[Data items]

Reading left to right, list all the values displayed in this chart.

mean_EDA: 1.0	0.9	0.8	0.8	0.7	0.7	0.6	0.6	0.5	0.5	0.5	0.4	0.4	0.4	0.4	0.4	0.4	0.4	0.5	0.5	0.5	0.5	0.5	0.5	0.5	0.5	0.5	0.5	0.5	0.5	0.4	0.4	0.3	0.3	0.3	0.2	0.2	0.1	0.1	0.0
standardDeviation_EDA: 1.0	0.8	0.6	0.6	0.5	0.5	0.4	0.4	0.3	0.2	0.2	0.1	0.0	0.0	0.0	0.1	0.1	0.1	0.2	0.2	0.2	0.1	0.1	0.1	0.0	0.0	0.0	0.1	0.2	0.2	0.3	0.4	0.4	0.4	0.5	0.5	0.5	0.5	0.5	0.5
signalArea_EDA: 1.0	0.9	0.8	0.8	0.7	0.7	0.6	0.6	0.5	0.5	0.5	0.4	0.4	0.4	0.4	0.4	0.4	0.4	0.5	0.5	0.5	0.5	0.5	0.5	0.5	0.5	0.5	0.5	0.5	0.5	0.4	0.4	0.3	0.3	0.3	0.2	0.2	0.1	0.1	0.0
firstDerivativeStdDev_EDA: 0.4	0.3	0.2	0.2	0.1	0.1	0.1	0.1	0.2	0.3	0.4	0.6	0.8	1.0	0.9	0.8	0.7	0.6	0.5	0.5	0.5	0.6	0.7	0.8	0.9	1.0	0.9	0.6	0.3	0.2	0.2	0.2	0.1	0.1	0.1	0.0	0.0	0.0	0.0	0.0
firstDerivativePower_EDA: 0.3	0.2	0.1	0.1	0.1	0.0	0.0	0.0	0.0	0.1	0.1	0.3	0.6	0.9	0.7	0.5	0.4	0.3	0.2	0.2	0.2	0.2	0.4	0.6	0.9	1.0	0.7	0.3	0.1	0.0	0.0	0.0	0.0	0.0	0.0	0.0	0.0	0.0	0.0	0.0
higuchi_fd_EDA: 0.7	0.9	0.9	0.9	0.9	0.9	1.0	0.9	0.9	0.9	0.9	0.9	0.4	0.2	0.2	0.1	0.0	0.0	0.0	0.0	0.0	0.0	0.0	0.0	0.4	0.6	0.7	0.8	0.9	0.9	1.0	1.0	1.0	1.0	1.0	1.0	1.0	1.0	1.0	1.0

> _Problem requirements_:
Reproduce the items above word for word, keeping every line.

> _Output for this task_:
Reading left to right, list all the values displayed in this chart.

mean_EDA: 1.0	0.9	0.8	0.8	0.7	0.7	0.6	0.6	0.5	0.5	0.5	0.4	0.4	0.4	0.4	0.4	0.4	0.4	0.5	0.5	0.5	0.5	0.5	0.5	0.5	0.5	0.5	0.5	0.5	0.5	0.4	0.4	0.3	0.3	0.3	0.2	0.2	0.1	0.1	0.0
standardDeviation_EDA: 1.0	0.8	0.6	0.6	0.5	0.5	0.4	0.4	0.3	0.2	0.2	0.1	0.0	0.0	0.0	0.1	0.1	0.1	0.2	0.2	0.2	0.1	0.1	0.1	0.0	0.0	0.0	0.1	0.2	0.2	0.3	0.4	0.4	0.4	0.5	0.5	0.5	0.5	0.5	0.5
signalArea_EDA: 1.0	0.9	0.8	0.8	0.7	0.7	0.6	0.6	0.5	0.5	0.5	0.4	0.4	0.4	0.4	0.4	0.4	0.4	0.5	0.5	0.5	0.5	0.5	0.5	0.5	0.5	0.5	0.5	0.5	0.5	0.4	0.4	0.3	0.3	0.3	0.2	0.2	0.1	0.1	0.0
firstDerivativeStdDev_EDA: 0.4	0.3	0.2	0.2	0.1	0.1	0.1	0.1	0.2	0.3	0.4	0.6	0.8	1.0	0.9	0.8	0.7	0.6	0.5	0.5	0.5	0.6	0.7	0.8	0.9	1.0	0.9	0.6	0.3	0.2	0.2	0.2	0.1	0.1	0.1	0.0	0.0	0.0	0.0	0.0
firstDerivativePower_EDA: 0.3	0.2	0.1	0.1	0.1	0.0	0.0	0.0	0.0	0.1	0.1	0.3	0.6	0.9	0.7	0.5	0.4	0.3	0.2	0.2	0.2	0.2	0.4	0.6	0.9	1.0	0.7	0.3	0.1	0.0	0.0	0.0	0.0	0.0	0.0	0.0	0.0	0.0	0.0	0.0
higuchi_fd_EDA: 0.7	0.9	0.9	0.9	0.9	0.9	1.0	0.9	0.9	0.9	0.9	0.9	0.4	0.2	0.2	0.1	0.0	0.0	0.0	0.0	0.0	0.0	0.0	0.0	0.4	0.6	0.7	0.8	0.9	0.9	1.0	1.0	1.0	1.0	1.0	1.0	1.0	1.0	1.0	1.0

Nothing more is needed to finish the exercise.